WASHINGTON/BEIJING (Reuters) - U.S. President Donald Trump on Tuesday defended the use of tariffs as part of his trade strategy while China vowed a tough response if the United States insists on escalating trade tensions amid ongoing negotiations.
The United States kicked off a tariff battle with China in 2018, seeking sweeping structural changes from Beijing. But tensions between Washington and Beijing rose sharply in May after the Trump administration accused China of reneging on promises to make structural economic changes during months of trade talks.
“Tariffs are a great negotiating tool,” Trump tweeted, one day after saying he was ready to impose another round of punitive tariffs on China.
On Monday, the Republican president said he would raise tariffs on Chinese imports further if he cannot make progress in trade talks with Chinese President Xi Jinping at the G20 summit later this month.
Trump has repeatedly said he is getting ready to meet Xi at the summit in Osaka, Japan, at the end of June, but China has not confirmed it.
Chinese Foreign Ministry spokesman Geng Shuang again would not be drawn into confirming a Xi-Trump meeting at G20, saying information would be released once it was available to the foreign ministry.
“China does not want to fight a trade war, but we are not afraid of fighting a trade war,” he said, adding China’s door was open to talks based on equality.

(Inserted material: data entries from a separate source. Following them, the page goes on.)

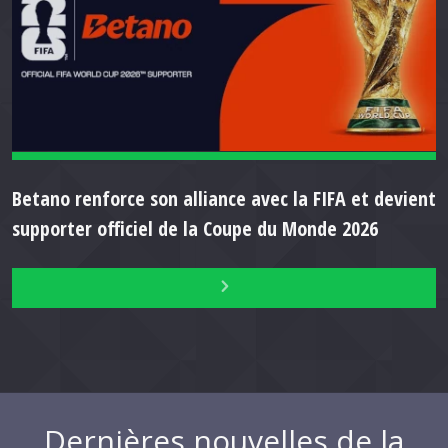
Betano renforce son alliance avec la FIFA et devient
supporter officiel de la Coupe du Monde 2026
Dernières nouvelles de la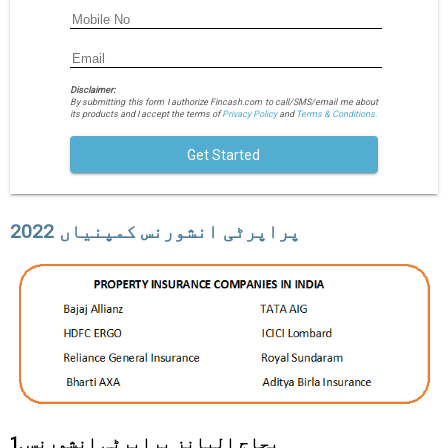
Disclaimer:
By submitting this form I authorize Fincash.com to call/SMS/email me about
its products and I accept the terms of
Privacy Policy
and
Terms & Conditions.
Get Started
پراپرٹی انشورنس کمپنیاں 2022
1. بجاج الیانز پراپرٹی انشورنس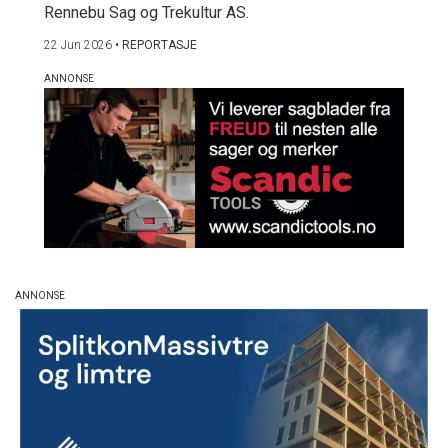
Rennebu Sag og Trekultur AS.
22 Jun 2026
•
REPORTASJE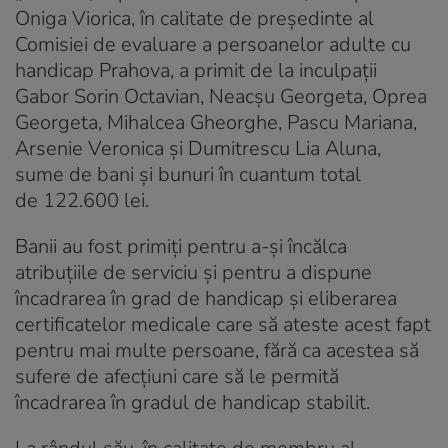
Oniga Viorica, în calitate de preşedinte al
Comisiei de evaluare a persoanelor adulte cu
handicap Prahova, a primit de la inculpaţii
Gabor Sorin Octavian, Neacşu Georgeta, Oprea
Georgeta, Mihalcea Gheorghe, Pascu Mariana,
Arsenie Veronica şi Dumitrescu Lia Aluna,
sume de bani şi bunuri în cuantum total
de 122.600 lei.
Banii au fost primiţi pentru a-şi încălca
atribuţiile de serviciu şi pentru a dispune
încadrarea în grad de handicap şi eliberarea
certificatelor medicale care să ateste acest fapt
pentru mai multe persoane, fără ca acestea să
sufere de afecţiuni care să le permită
încadrarea în gradul de handicap stabilit.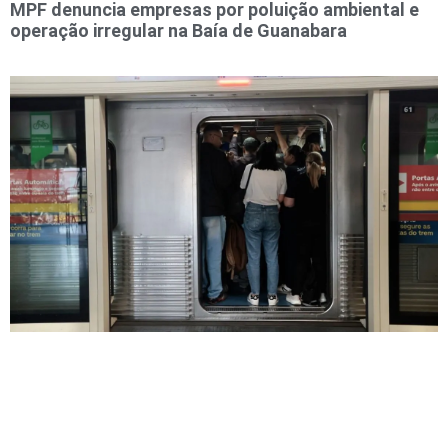
MPF denuncia empresas por poluição ambiental e
operação irregular na Baía de Guanabara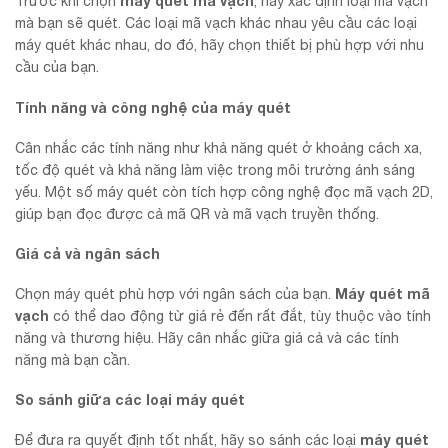
máy quét mã vạch
Trước khi chọn
, hãy xác định loại mã vạch
mà bạn sẽ quét. Các loại mã vạch khác nhau yêu cầu các loại
máy quét khác nhau, do đó, hãy chọn thiết bị phù hợp với nhu
cầu của bạn.
Tính năng và công nghệ của máy quét
Cân nhắc các tính năng như khả năng quét ở khoảng cách xa,
tốc độ quét và khả năng làm việc trong môi trường ánh sáng
yếu. Một số máy quét còn tích hợp công nghệ đọc mã vạch 2D,
giúp bạn đọc được cả mã QR và mã vạch truyền thống.
Giá cả và ngân sách
Máy quét mã
Chọn máy quét phù hợp với ngân sách của bạn.
vạch
có thể dao động từ giá rẻ đến rất đắt, tùy thuộc vào tính
năng và thương hiệu. Hãy cân nhắc giữa giá cả và các tính
năng mà bạn cần.
So sánh giữa các loại máy quét
máy quét
Để đưa ra quyết định tốt nhất, hãy so sánh các loại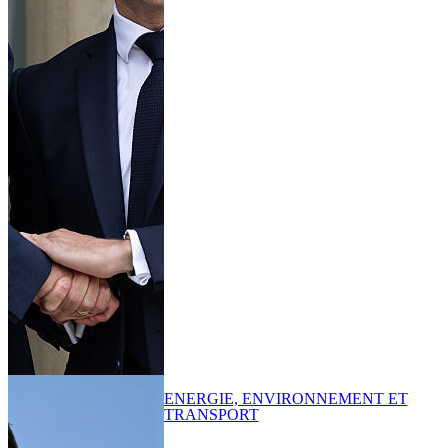
ENERGIE, ENVIRONNEMENT ET
TRANSPORT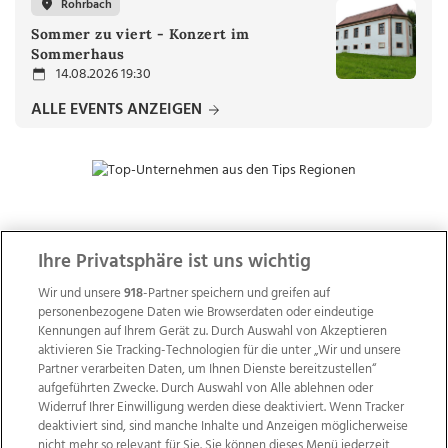
Rohrbach
Sommer zu viert - Konzert im
Sommerhaus
14.08.2026 19:30
ALLE EVENTS ANZEIGEN
ZUR NACHRICHTENÜBERSICHT
Ihre Privatsphäre ist uns wichtig
Wir und unsere
918
-Partner speichern und greifen auf
personenbezogene Daten wie Browserdaten oder eindeutige
Kennungen auf Ihrem Gerät zu. Durch Auswahl von Akzeptieren
aktivieren Sie Tracking-Technologien für die unter „Wir und unsere
Partner verarbeiten Daten, um Ihnen Dienste bereitzustellen“
aufgeführten Zwecke. Durch Auswahl von Alle ablehnen oder
Widerruf Ihrer Einwilligung werden diese deaktiviert. Wenn Tracker
deaktiviert sind, sind manche Inhalte und Anzeigen möglicherweise
nicht mehr so relevant für Sie. Sie können dieses Menü jederzeit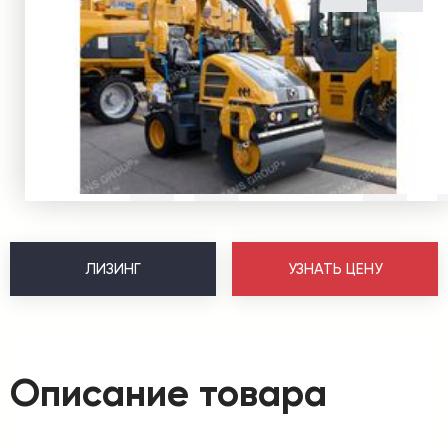
ЛИЗИНГ
УЗНАТЬ ЦЕНУ
Описание товара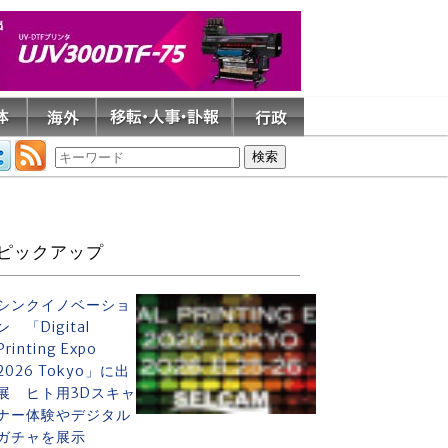
ピックアップ
シンクイノベーショ
ン 「Digital
Printing Expo
2026 Tokyo」に出
展 ヒト用3Dスキャ
ナー体験やデジタル
ガチャを展示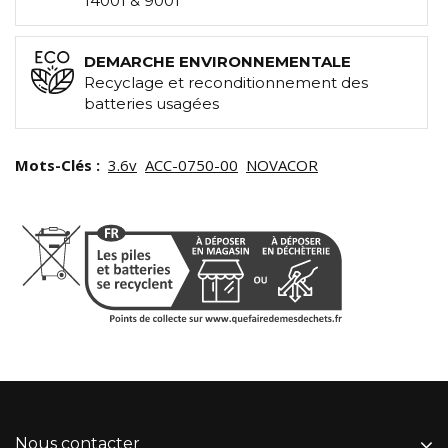
14001 & 9001
DEMARCHE ENVIRONNEMENTALE
Recyclage et reconditionnement des
batteries usagées
Mots-Clés :
3.6v
ACC-0750-00
NOVACOR
Nous contacter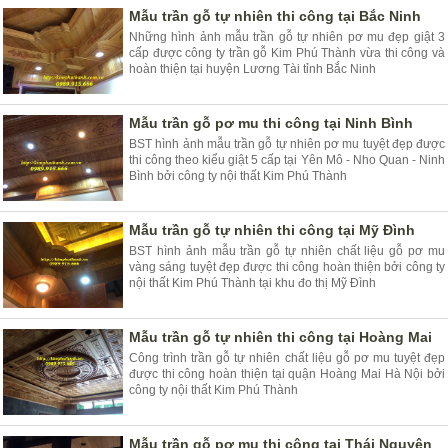
Mẫu trần gỗ tự nhiên thi công tại Bắc Ninh
Những hình ảnh mẫu trần gỗ tự nhiên pơ mu đẹp giật 3
cấp được công ty trần gỗ Kim Phú Thành vừa thi công và
hoàn thiện tại huyện Lương Tài tỉnh Bắc Ninh
Mẫu trần gỗ pơ mu thi công tại Ninh Bình
BST hình ảnh mẫu trần gỗ tự nhiên pơ mu tuyệt đẹp được
thi công theo kiểu giật 5 cấp tại Yên Mô - Nho Quan - Ninh
Bình bởi công ty nội thất Kim Phú Thành
Mẫu trần gỗ tự nhiên thi công tại Mỹ Đình
BST hình ảnh mẫu trần gỗ tự nhiên chất liệu gỗ pơ mu
vàng sáng tuyệt đẹp được thi công hoàn thiện bởi công ty
nội thất Kim Phú Thành tại khu đo thị Mỹ Đình
Mẫu trần gỗ tự nhiên thi công tại Hoàng Mai
Công trình trần gỗ tự nhiên chất liệu gỗ pơ mu tuyệt đẹp
được thi công hoàn thiện tại quận Hoàng Mai Hà Nội bởi
công ty nội thất Kim Phú Thành
Mẫu trần gỗ pơ mu thi công tại Thái Nguyên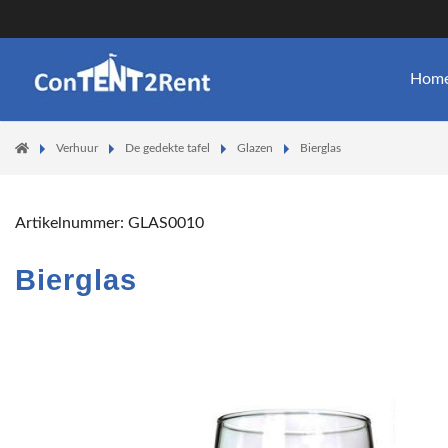
Hom
Verhuur
De gedekte tafel
Glazen
Bierglas
Artikelnummer:
GLAS0010
Bierglas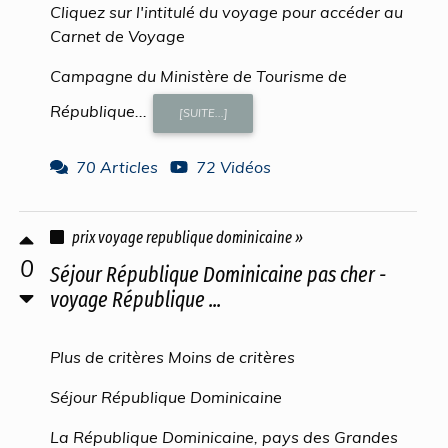
Cliquez sur l'intitulé du voyage pour accéder au
Carnet de Voyage
Campagne du Ministère de Tourisme de
République...
[SUITE...]
70 Articles
72 Vidéos
prix voyage republique dominicaine »
0
Séjour République Dominicaine pas cher -
voyage République ...
Plus de critères Moins de critères
Séjour République Dominicaine
La République Dominicaine, pays des Grandes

“If the United States only wants to escalate trade frictions, we will resolutely respond and fight to the end.”
Last week, Trump said he would decide after G20, the meeting of the leaders of the world’s largest economies, whether to carry out a threat to impose tariffs on an additional $300 billion in Chinese goods.
Trump is buoyed by his self-declared victory following a days-long battle with Mexico after he threatened to impose tariffs unless Mexican authorities did more to stem the migrant flow across the U.S.-Mexico border.
The dual fights have pitted the Trump administration against its top two trading partners.
Washington is pressing Beijing to address concerns over forced technology transfers and theft of U.S. trade secrets. It also wants curbs on subsidies for Chinese state-owned enterprises and better access for U.S. firms to Chinese markets.
On May 10, Trump raised tariffs on $200 billion of Chinese goods to 25% and took steps to levy duties on the additional $300 billion in Chinese imports. Beijing retaliated with tariff hikes on a revised list of $60 billion in U.S. goods.
U.S. Commerce Secretary Wilbur Ross on Tuesday downplayed the likelihood of resolving the dispute at the G20 summit, saying it would not be “a place where anyone makes a definitive deal.”
“At the G20, at most it will be ... some sort of agreement on a path forward, but certainly it’s not going to be a definite agreement,” Ross told CNBC.
The White House’s top economic adviser Larry Kudlow echoed that sentiment in an interview with CNBC, saying he was hopeful the two presidents would meet at the G20 summit and be able to salvage the discussions.
The two sides were “about 90 percent home” on a “great deal” when the talks fell apart a month ago, Kudlow said.
“We’d like to go back to where we were a month ago, where we have a very good basis,” Kudlow said.
Terry Branstad, the U.S. ambassador to China, was scheduled to meet with U.S. Vice President Mike Pence in Washington on Tuesday amid the ongoing negotiations.
The U.S. government has also angered China by putting Huawei Technologies Co Ltd, the world’s biggest telecoms equipment maker, on a blacklist that effectively bans U.S. companies from doing business with the Chinese firm.
Investors worry China will retaliate by putting U.S. companies on a blacklist or banning exports to the United States of rare earth metals, which are used in products such as memory chips, rechargeable batteries and cellphones.